Plants have proven their medicinal properties time and again. Studies have shown that the most potent antibacterial substances available come in the form of plant essential oils. Researchers from India evaluated the essential oil of Inula cappa (sheep's ear) for its antibacterial properties. The study, which appeared in the Journal of Essential Oil Research, is the first report of the bioactivity and essential oil composition of I. cappa.
Inula is a large genus of about 90 species of flowering plants in the family Asteraceae, native to Europe, Asia and Africa. They may be annuals, herbaceous perennials or subshrubs. They vary greatly in size, from small species a few centimeters tall to enormous perennials over 3 m (10 ft) tall. I. cappa grows wild in the central Himalayan region (India). It is a shrub growing to 1.8 m (6 ft).
The researchers analyzed I. cappa essential oil using capillary GC and GC-MS. The sesquiterpene hydrocarbons constituted almost 50 percent of the oil.
They identified 54 constituents which represented 90.2 percent of the oil. The principal constituents were beta-Caryophyllene (27.5 percent), cis-dihydro-mayurone (6.7 percent), beta-bisabolene (6.5 percent) and (E)-beta-farnesene (5.6 percent).
The researchers tested the antibacterial activity of I. cappa essential oil against 10 bacterial strains and found significant activity against Enterococcus faecalis, Klebsiella pneumoniae, Xanthomonas phaseoli, and Bacillus subtilis.
There is evidence to suggest that I. cappa essential oil possess antibacterial properties that work against certain bacterial strains commonly found in the human gut.
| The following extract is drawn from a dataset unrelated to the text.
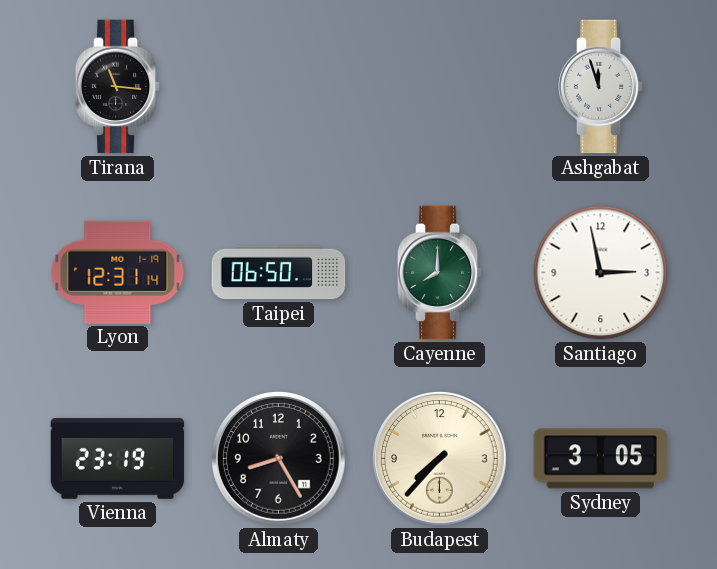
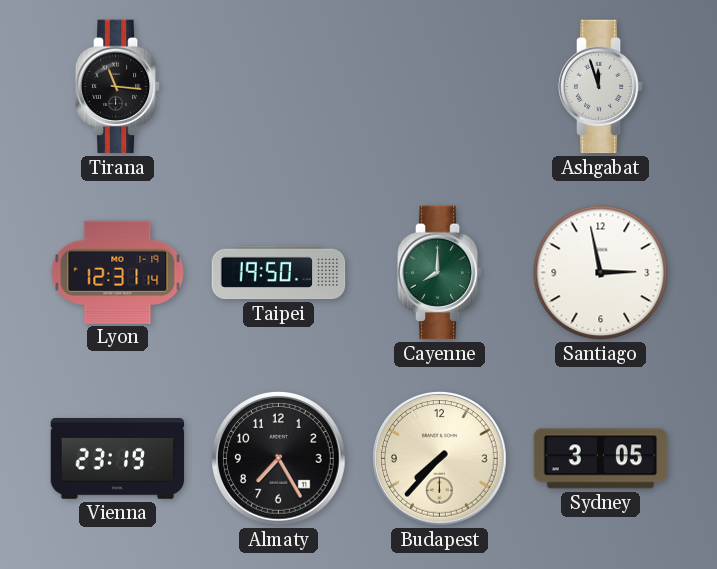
Taipei: 06:50 -> 19:50
Almaty: 8:25 -> 7:25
Potent antibacterial essential oils
The following essential oils have all been shown to have antibacterial properties. Combat bacterial illness the natural way with these essential oils.
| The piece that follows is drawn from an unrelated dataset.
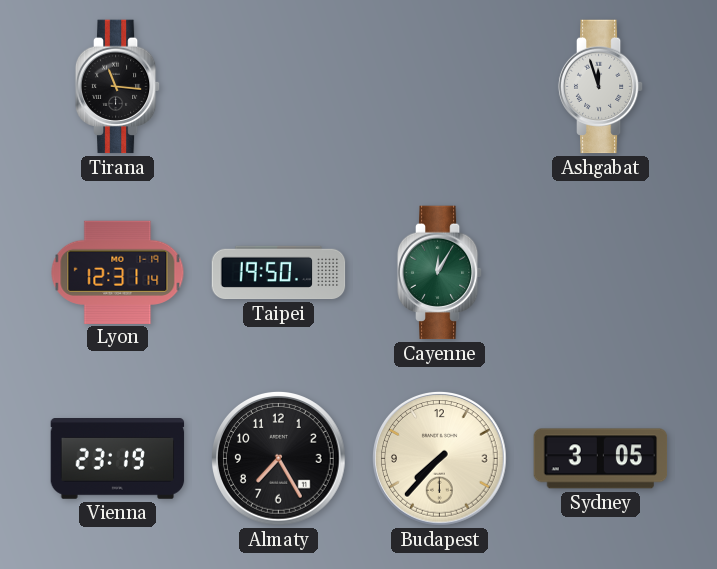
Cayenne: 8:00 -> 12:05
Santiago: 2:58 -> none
Peppermint essential oil -- This potent substance has been proven to be a well-rounded antibacterial essential oil. A study published in the U.S. National Library of Medicine shows that peppermint essential oil is effective against all 22 types of bacteria used in the study.
Eucalyptus essential oil -- The above-mentioned study also tested eucalyptus essential oil and found that it too is effective against all 22 strains of bacteria used in the test.
Tea tree oil -- In a study that appeared on the National Center for Complementary and Integrative Health, tea tree oil was found to be bactericidal against antibiotic-resistant pathogens such as methicillin-resistant Staphylococcus aureus (MRSA). Tea tree oil may provide natural wound-healing therapy for people who suffer from MRSA-type bacterial infections.
Citronella oil -- This oil is often used as a natural insect repellent, but it has also proven to work against systemic bacteria such as those found in the digestive tract, which cause infections in the colon, stomach, intestines and kidneys.
Thyme essential oil -- A study published in the Thieme E-Journals shows that thyme essential oil is effective against recurrent episodes of bacterial vaginosis, making it an ideal natural alternative to antibiotics.
Cinnamon essential oil -- One study, which appeared in the Journal of Diseases and Medicinal Plants, showed that cinnamon essential oil had the strongest bactericidal activity against pathogens and germs found in food compared to thyme and clove oils. Other studies show that cinnamon essential oil is also effective against human infectious pathogens such as staph and E. coli.